The slang of Ohioans has a widespread outreach. When Ohioans accidentally run into things or people, the first word out of our mouths is “ope.” Ohioans also say “pop” instead of the proper term “soda.” People from Ohio also commonly call the grocery store Kroger, “Kroger’s.” We also make stores such as J.C Penny and Meijer plural as well. Ohioans also call walking tacos “taco in a bag.” Taco in a bag personally makes more sense, but the proper term is walking taco. Different areas of Ohio have their own different slang as well. Southeastern Ohio uses the term “nibby” meaning nosey. When people from Ohio travel, they always say “down there” no matter what direction they’re traveling in. If someone yells O-H in public ,you’re guaranteed to hear an I-O! in response. “Sweeper” refers to a vacuum cleaner. Ohioans also call Buffalo Wild Wings “b-dubs” or “bw3’s.” If you ask an Ohioan where somewhere or something is, you will not be told where it is, you’ll be told something like “it’s right outside of Cleveland” or “about an hour from Columbus.” “You’re fine” in Ohio means “no problem” or “no worries,” it is not a complement. Sneakers and athletic shoes are strictly called “tennis shoes.” When we say “put that up,” we don’t always mean you need to physically place it in an upward direction we just mean “put that away.” We believe that adding prepositions at the end of sentences make them more definitive such as, “where’s my indians jersey at?” Ohioans also say “please” instead of “excuse me.” Ohioans also have many distinct accents, even though they claim they do not. Cleveland accents versus Cincinnati accents are very different. Southeastern Ohioans have a very distinct Southernish accent as well. Ohioans also refer to “muddy buddies” as “puppy chow.” Older people in Ohio refer to “wash” as “warsh.” Some say “crick” vs. “creek.” In Southeastern Ohio, dialect pen is pin and ten is tin. Residents of northern Ohio, including Cleveland, Akron, and Toledo, often speak something called inland north, a dialect in which vowels often are “shifted.” For example, the word trap can sound a little like tree-ap. Ohioans also say caramel like “carml” and aunt like “ant.” Ohioans say Mayonnaise like “man-aze” and pecan like “pee-kahn”, quarter like “quar-der.” Southeastern Ohioans also call winter caps “toboggans.”

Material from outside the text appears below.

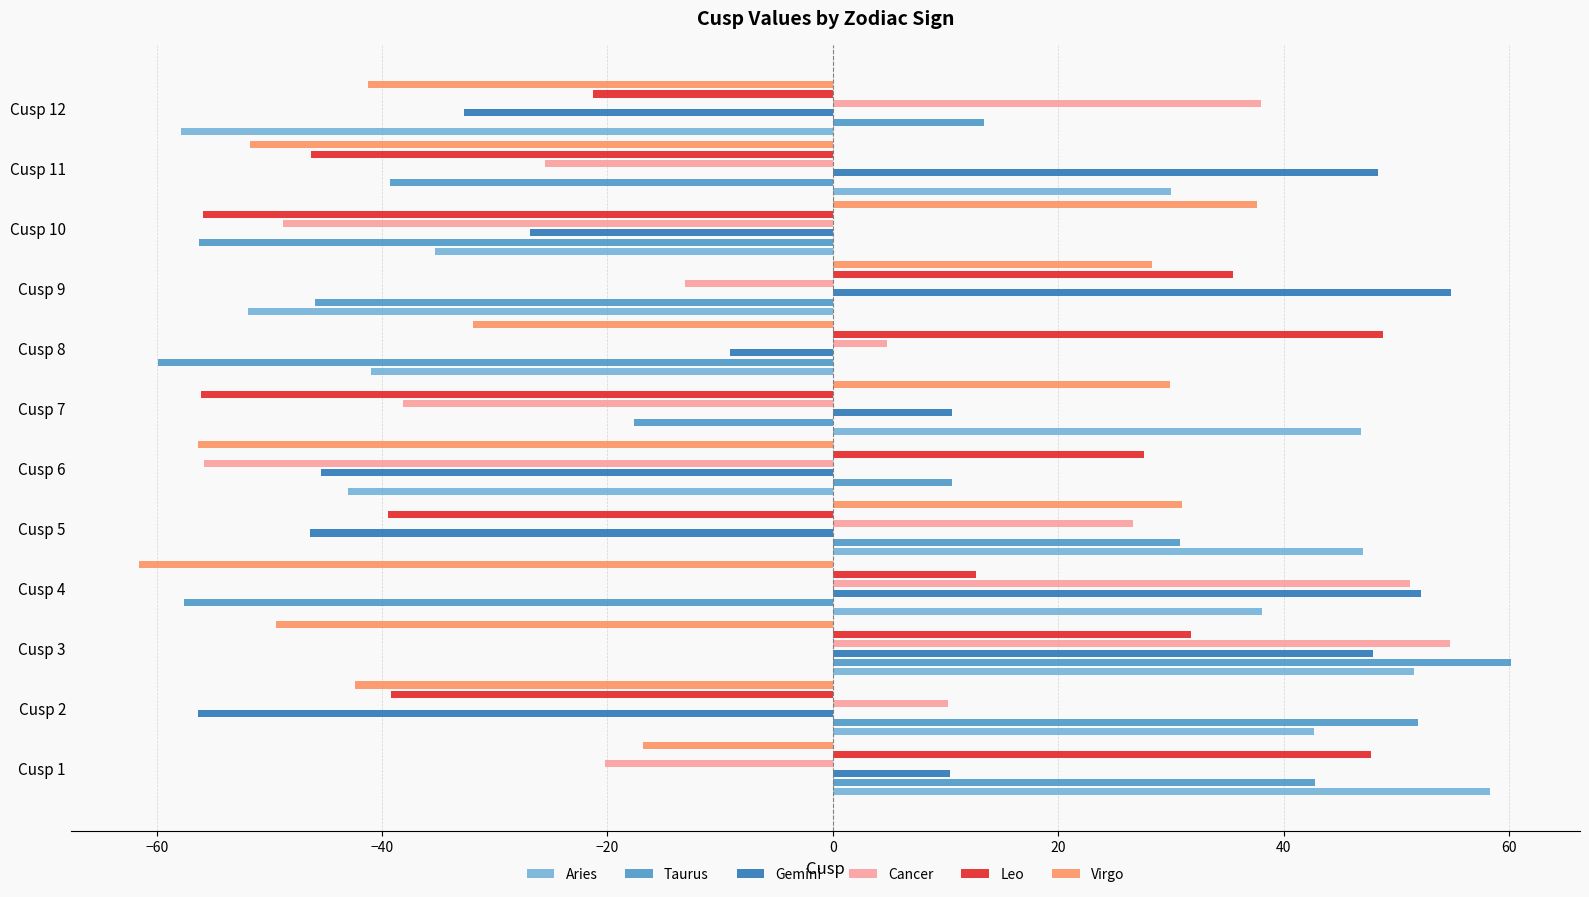

Which series has the widest spread of values?

Taurus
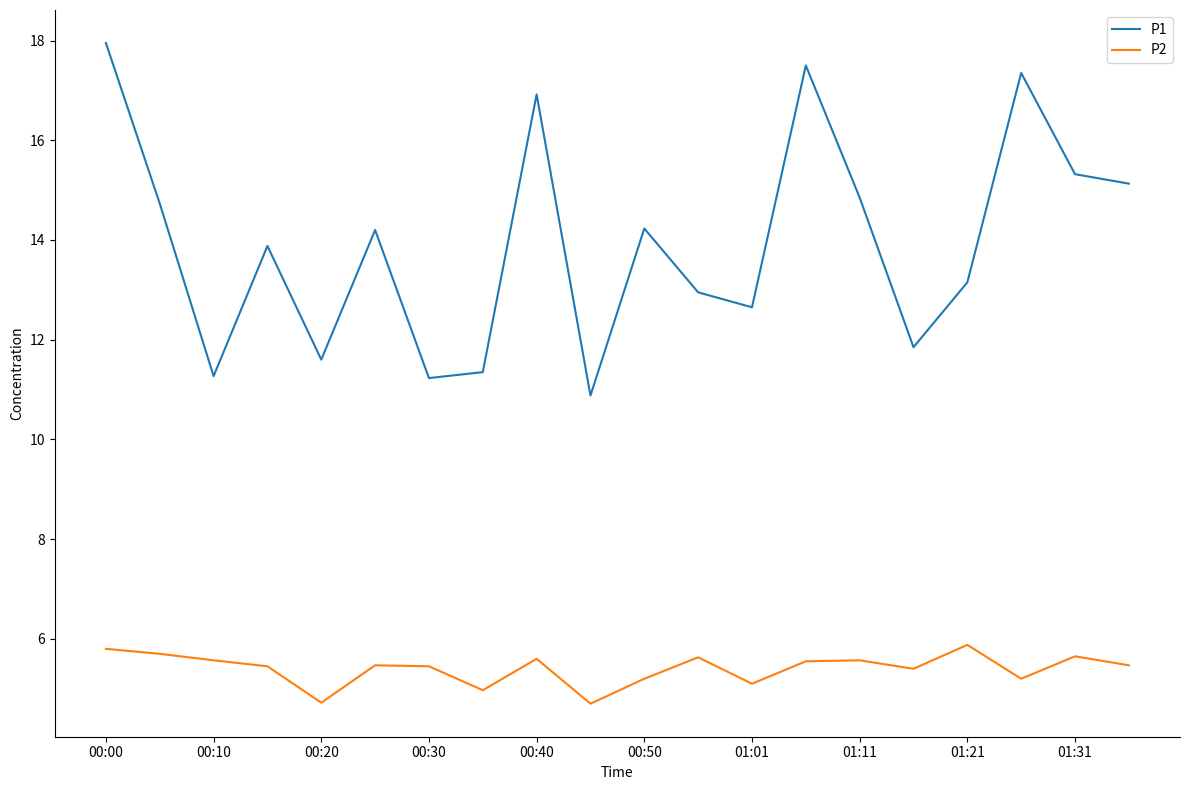

What is the difference between the maximum and minimum values in the P1 series?

7.1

These strange sayings completely go over the head of Ohioans. Many do not realize how they may sound different than those across the country. The sayings and accents throughout Ohio seem normal to those who reside within the state. Growing up with those who have a dialect like this around you, it is hard to recognize anything wrong with the language. After reading through the slang, it is surprising to see how distinct the differences are.